El tercer grupo de autores espirituales enfoca sus escritos con preferencia al tema de la oración. Sus textos revelan la importancia que se daba no sólo a la oración en sí, sino al modo de hacerla. Álvarez y Cordeses recomendaban un modo de oración de quietud y misticismo que, según Mercurián, se apartaba del modo de orar de los Ejercicios. Baltasar Álvarez fue maestro de oración y director espiritual (se transcribe la carta a Santa Teresa consolándola en la adversidad, p. 783). Cordeses fue un buen comentarista de los Ejercicios, y propuso en su Itinerario de la perfección siete jornadas de progreso espiritual desde la penitencia hasta la oración intelectiva. Frente al posible iluminismo de estos métodos, el General Mercurián propugnaba la oración apostólica propia de la Compañía y el modo ignaciano “el cual es harto llano” (p. 822). Su carta sobre el modo de gobernar con caridad y sensatez ha merecido figurar entre las cartas selectas de los Padres Generales. 

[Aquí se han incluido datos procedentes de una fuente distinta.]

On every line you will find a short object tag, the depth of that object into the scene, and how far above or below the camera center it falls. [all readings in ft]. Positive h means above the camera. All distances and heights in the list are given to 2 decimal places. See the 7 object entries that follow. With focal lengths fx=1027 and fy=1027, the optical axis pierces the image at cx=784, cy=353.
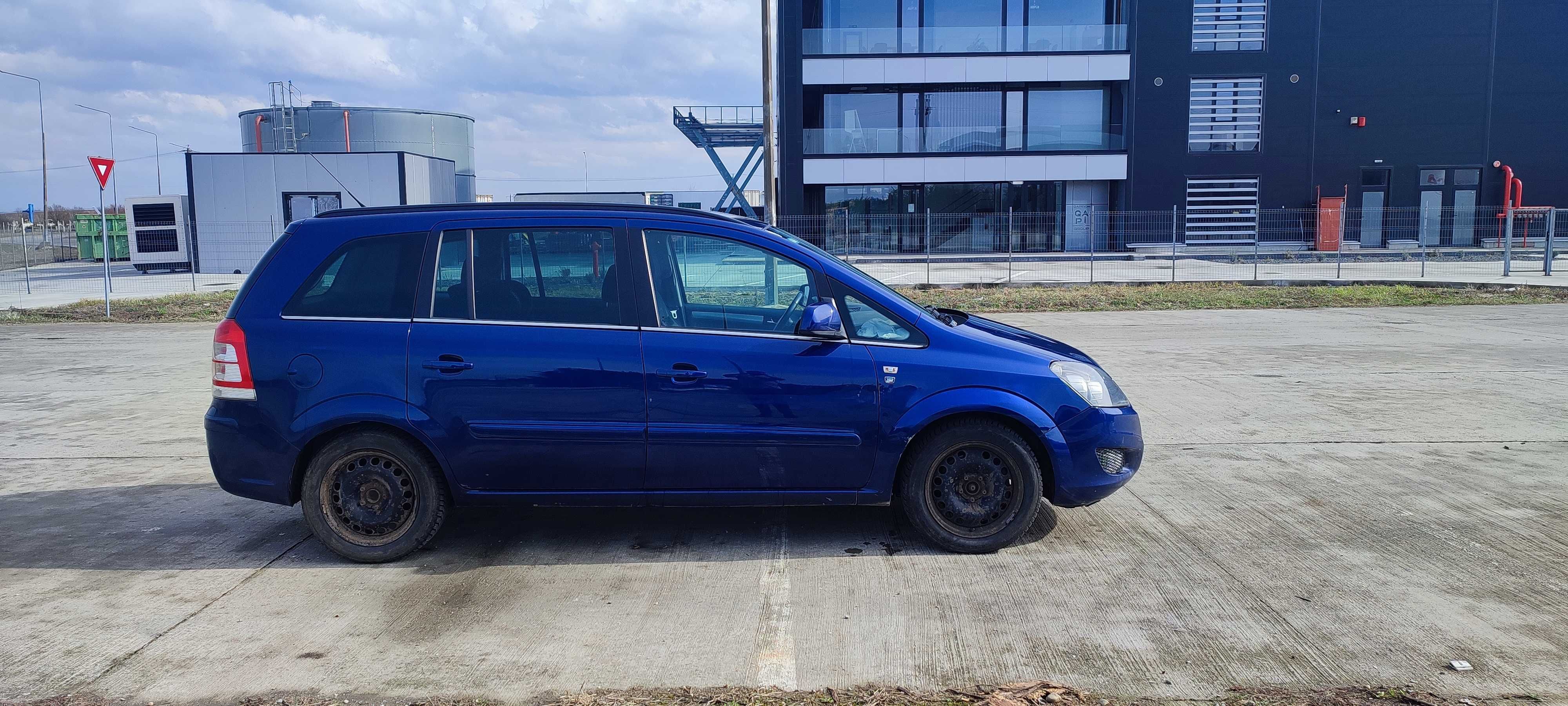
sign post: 63.46 +4.91
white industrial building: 106.73 +5.95
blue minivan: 16.15 -2.24
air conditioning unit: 108.58 +2.04
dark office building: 120.37 +17.16
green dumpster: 126.82 +1.75
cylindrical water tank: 151.12 +17.72
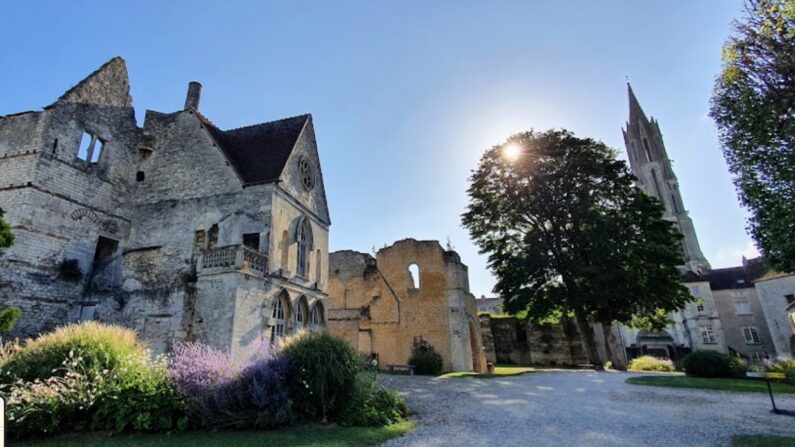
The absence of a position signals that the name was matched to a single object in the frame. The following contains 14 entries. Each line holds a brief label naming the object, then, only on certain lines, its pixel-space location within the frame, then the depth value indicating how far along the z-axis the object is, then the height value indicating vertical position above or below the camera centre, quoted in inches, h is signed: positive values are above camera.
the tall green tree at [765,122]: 377.4 +210.2
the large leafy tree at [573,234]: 715.4 +203.7
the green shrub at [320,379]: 289.4 -25.1
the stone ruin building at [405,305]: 830.5 +83.0
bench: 754.9 -50.7
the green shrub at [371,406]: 284.4 -48.9
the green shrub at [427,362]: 751.1 -40.2
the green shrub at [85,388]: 241.6 -22.4
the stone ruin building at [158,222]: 461.7 +177.6
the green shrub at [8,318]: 301.2 +29.6
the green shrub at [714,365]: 522.6 -46.6
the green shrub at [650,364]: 748.0 -61.2
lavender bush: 265.9 -30.3
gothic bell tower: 2236.7 +1024.3
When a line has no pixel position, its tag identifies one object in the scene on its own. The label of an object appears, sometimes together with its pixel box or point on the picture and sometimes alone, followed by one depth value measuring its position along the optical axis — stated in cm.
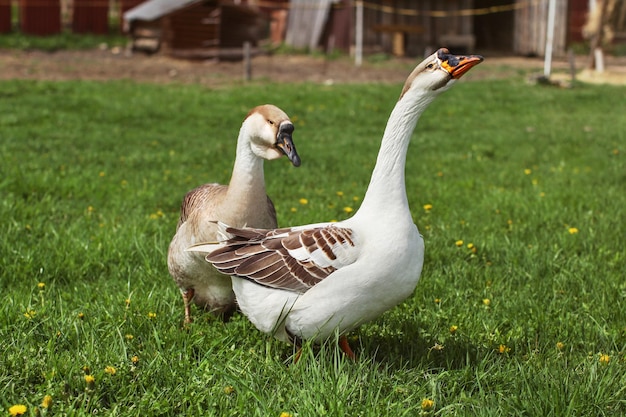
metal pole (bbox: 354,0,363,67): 2273
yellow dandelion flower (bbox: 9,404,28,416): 305
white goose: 344
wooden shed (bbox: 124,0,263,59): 2345
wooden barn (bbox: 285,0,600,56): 2556
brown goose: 386
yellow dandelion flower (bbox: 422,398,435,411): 323
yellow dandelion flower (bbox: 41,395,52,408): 316
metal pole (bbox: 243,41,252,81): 1861
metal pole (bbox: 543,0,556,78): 1888
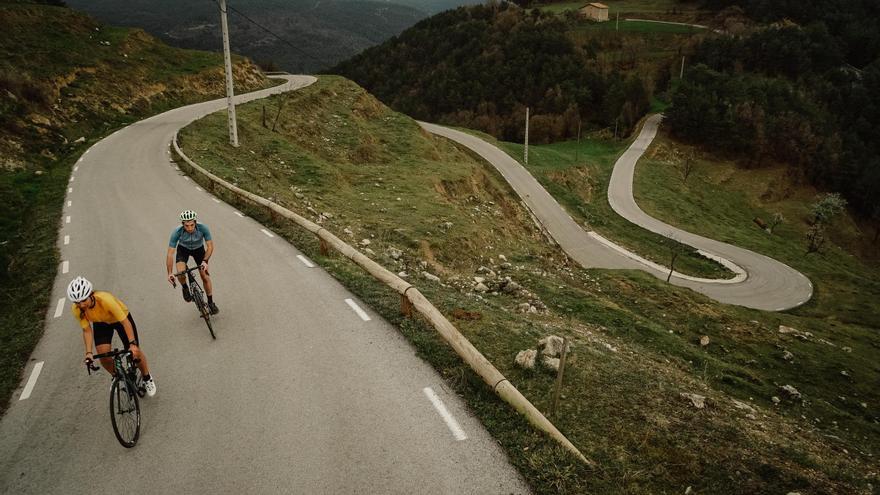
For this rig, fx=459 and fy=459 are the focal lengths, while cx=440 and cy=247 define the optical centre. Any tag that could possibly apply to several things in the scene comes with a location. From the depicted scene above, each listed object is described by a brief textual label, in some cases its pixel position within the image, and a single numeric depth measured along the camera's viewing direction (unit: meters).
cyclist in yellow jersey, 6.54
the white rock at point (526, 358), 8.10
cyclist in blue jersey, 9.45
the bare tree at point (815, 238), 51.06
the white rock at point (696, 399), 7.77
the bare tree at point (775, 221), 59.44
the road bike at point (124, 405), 6.37
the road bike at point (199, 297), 9.13
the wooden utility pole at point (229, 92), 23.94
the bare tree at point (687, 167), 66.56
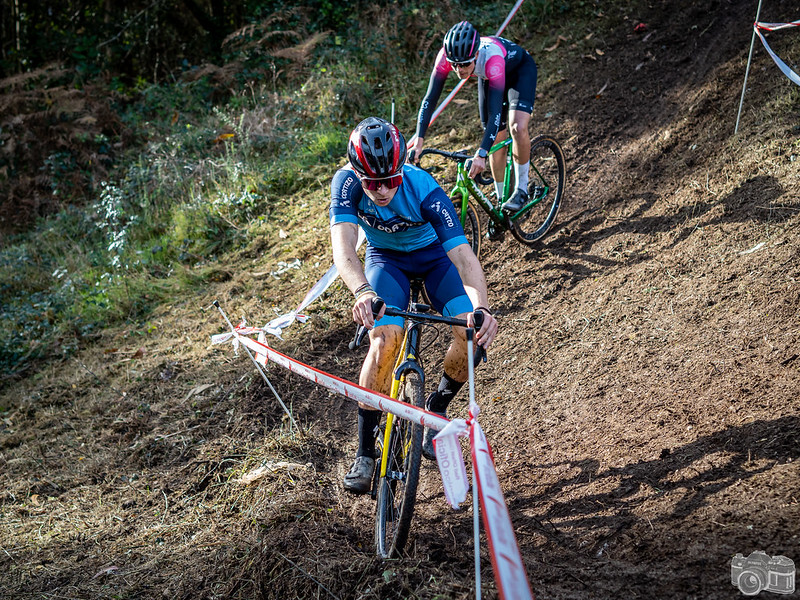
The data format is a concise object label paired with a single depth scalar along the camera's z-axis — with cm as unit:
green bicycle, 647
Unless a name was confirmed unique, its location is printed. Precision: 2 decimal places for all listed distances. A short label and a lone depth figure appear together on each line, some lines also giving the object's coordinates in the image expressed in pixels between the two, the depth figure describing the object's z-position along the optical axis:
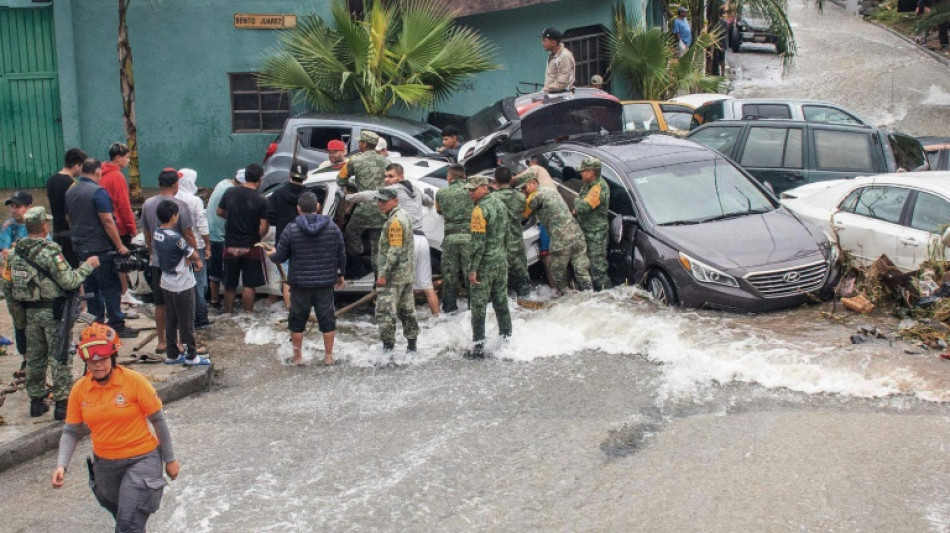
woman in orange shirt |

Los textos de esta antología no dejarán indiferentes a los lectores. Hay algunos de sobra conocidos, que serán recordados con agrado. La mayor parte resultarán novedosos para los no especialistas. Pero todos son oportunos en su diversidad. Los primeros jesuitas han trazado verdaderos retratos espirituales de sí mismos. Sus aventuras en la búsqueda de Dios se expresan de muchas maneras, en oraciones, decisiones o reflexiones de hondo calado espiritual. Los datos históricos aparecen aquí y allá, sembrados a voleo. Y junto a ellos, toda una gama de soluciones doctrinales o prácticas, desde las recetas ascéticas hasta los fervores místicos. La antología será un instrumento útil para los dedicados a la teología espiritual y para los estudiosos de la espiritualidad ignaciana. Será también una herramienta preciosa para los que practiquen Ejercicios Espirituales.